**Passage for review**:

== Segment start ==

The inputs are fuzzifiered by the fuzzyfier module and then provide these inputs to the FIS module consisting of three conceptual components: a rule base, a data base and a reasoning mechanism. Fuzzification represents the member functions of the linguistic terms of the input variables and defuzzification to generate defuzzified values that represent the achieved level of a speed for the fuzzified variable
To control a vehicle speed autonomously, the control system must have the ability for the adaptation of environment. In the purposed controller of speed three types of sensors are used for the sensing the environment. The location of the current state can be determined by the GPS system or by calculating a travel path from its starting point with the use of electronic compass. These sensors tackle flexible conditions like road condition environment condition (pleasant or stormy), leading distance and hard condition like accident on road or blocked road. On the flexible condition the variation of speed will be calculated, it can be a high medium or low based range of the variable value and if the hard condition meets, the speed will be zero. On the sensed information steering, transmission, acceleration and braking modules will be activated. These modules are connected to the neuro fuzzy inference system to adapt the inputs and calculate the desired speed on the bases of the inputs and the desire input for the steering, transmission, acceleration and braking modules.

Fig. 1 Fuzzy Based Speed Scheduling Model

There are many reinforcement learning techniques to solve the problems. The selection of optimal policy computed by the reinforcement learning can be used to generate fuzzy rules. Neuro fuzzy systems such adaptive network based fuzzy inference system can be used to learn fuzzy if-then rules for the weight selection problem using the training data obtained from RL’s optimal policy [9].

== Segment end ==

**Input data**:
== Segment start ==

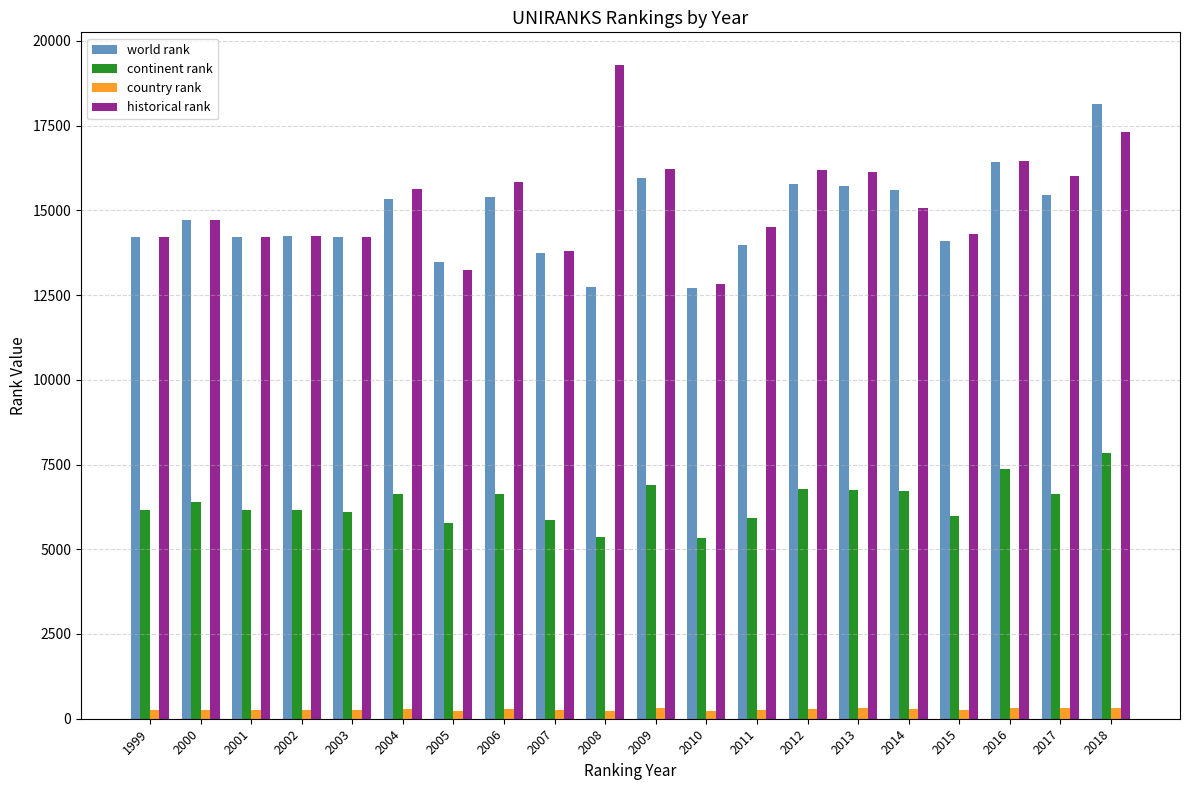

Which series has the largest total across all categories?

historical rank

== Segment end ==

**Request**:
In the text on fuzzy speed control, what three conceptual components make up the FIS module?

**Solved exercise**:
A rule base, a data base and a reasoning mechanism.